Troubleshooting SYSVOL Replication. DFS Replication Points to Old DC; DFS Event ID 5008

Let’s say theoretically that a 2012 R2 domain controller (DC) did updates and failed to boot to Windows afterwards…

Let’s also say theoretically another technician decided the logical path forward was to forcibly remove this DC from the domain without performing a proper demotion…

(The proper methodology is outlined here by Microsoft, the first step is not to panic.)

This left the environment in an interesting place.

Attempting to load any GPO’s in the MMC snap-in would result in complaints about permissions and policy settings missing.

More alarmingly, we discovered that that the entire SYSVOL share contents were empty. Browsing to the DFS root namespace share revealed this right away.

\\contoso.local\SYSVOL\contoso.local\policies

Instead of seeing a mess of logon scripts, there was simply no contents at all.

Forcibly removing this DC cleared out all of the policy files as well, meaning that this was the authoritative server in the DFS Replication Group.

Luckily enough for us we had a copy of known working group policies from a backup and simply needed to restore the replication between DC’s.

Troubleshooting

One event log assisted us in finding the correct resolution to this problem, we’ll go through it below.

DFS-Replication Event ID 5008

Event ID 5008
On a set interval, or every time we restarted DFS replication services, this event log would be recorded on all DC’s in the domain.

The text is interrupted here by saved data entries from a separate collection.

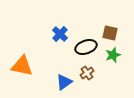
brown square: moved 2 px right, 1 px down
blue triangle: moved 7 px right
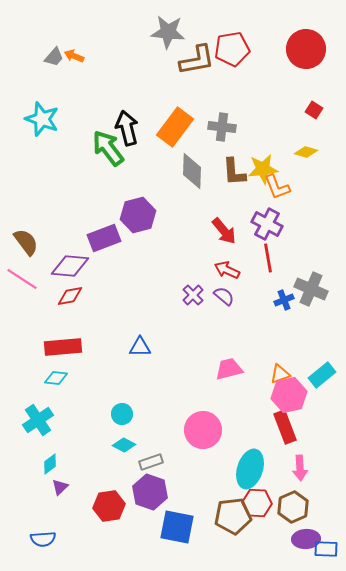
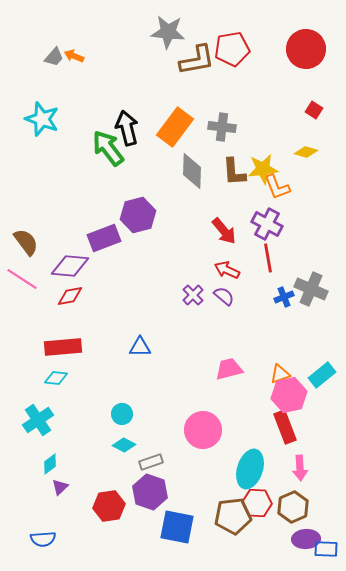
blue cross at (284, 300): moved 3 px up
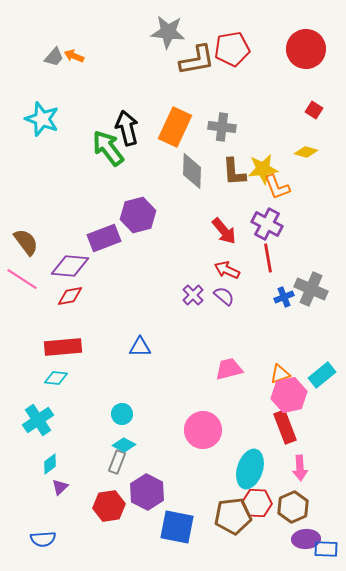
orange rectangle at (175, 127): rotated 12 degrees counterclockwise
gray rectangle at (151, 462): moved 34 px left; rotated 50 degrees counterclockwise
purple hexagon at (150, 492): moved 3 px left; rotated 8 degrees clockwise
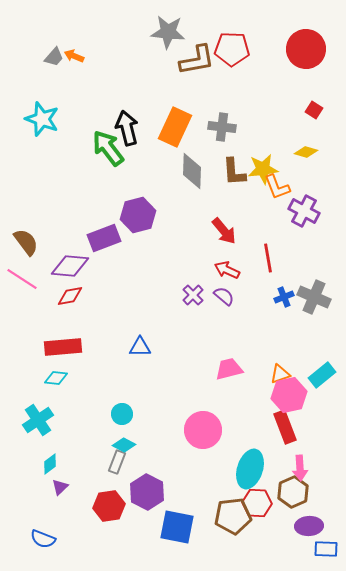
red pentagon at (232, 49): rotated 12 degrees clockwise
purple cross at (267, 224): moved 37 px right, 13 px up
gray cross at (311, 289): moved 3 px right, 8 px down
brown hexagon at (293, 507): moved 15 px up
blue semicircle at (43, 539): rotated 25 degrees clockwise
purple ellipse at (306, 539): moved 3 px right, 13 px up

Note that Event ID 5008 was referencing the name of the old DC which had already been removed at this point.

The DFS Replication service failed to communicate with partner <OLD DC NAME> for replication group Domain System Volume. 

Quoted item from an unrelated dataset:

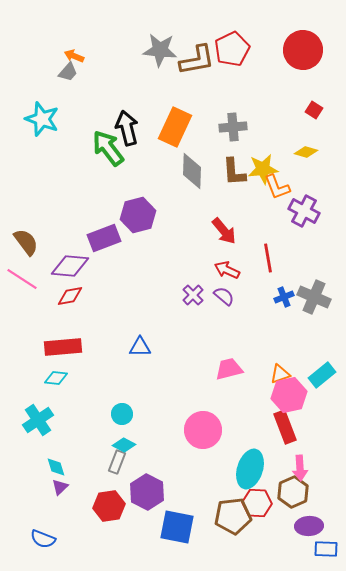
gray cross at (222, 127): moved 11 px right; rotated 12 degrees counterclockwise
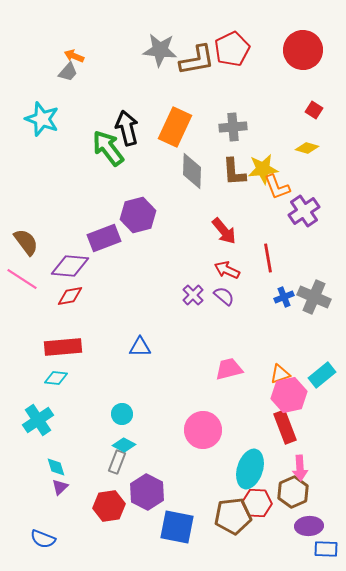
yellow diamond at (306, 152): moved 1 px right, 4 px up
purple cross at (304, 211): rotated 28 degrees clockwise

This error can occur if the host in unreachable, or if the DFS Replication service is not running on the server.

Partner DNS Address: <OLD DC FQDN>

Resolution

Step 1: Resetting the Authoritative DFS Server

Since every DC in the environment was logging a 5008, we gathered that the old DC being referenced was authoritative in the DFS replication group.

In order to change where all DC’s gather their source content from, some work in ADSI must be completed. You can find more information about this process in the links below.

3rd Party blog reference - does an excellent job describing.

M$ troubleshooting steps - leaves out a few details.

Working through these steps we noticed that the old DC wasn’t listed as a replication group member in ADSI.

Resetting which server was authoritative for the replication group in ADSI did help us in solving the problem.

However, once all of these steps were completed, event 5008 was still being recorded once the services came back up. Still referencing the old server too. Even worse, still no replication.

Step 2: It’s Always in the Registry

In our case the repliation group was reporting healthy, yet every DC in the environment still was looking for that missing DC as an authoratative DFS group member.

This was confirmed by running the following commands: dfsrdiag ReplicationState /all repadmin /showrepl

Domain Controllers will store additional configuration details for the “Domain System Volume” DFS Group within the registry. This will get modified when a demotion occurs successfully, in our case it was not.

Configuration specifics for the DFS group can be found in here in the registry on each Domain Controller in the environment: HKLM\System\CurrentControlSet\Services\DFSR\

The set of keys we are worried about in particular which reference the old Domain Controller are as follows: HKLM\System\CurrentControlSet\Services\DFSR\Parameters\SYSVOLS\Seeding Sysvols\

Seeding Sysvols Registry Entry

Within this configuration the Parent Computer property was referencing the old Domain Controller.

Once discovered, we stopped the DFS Replication services on every DC and renamed the
Parent Computer property to the new authoratative DFS DC name on all Domain Controllers.

After this setting was changed and the services were restarted almost instantaneously the SYSVOL contents replicated across the domain, and no more event ID 5008 referencing and old DC.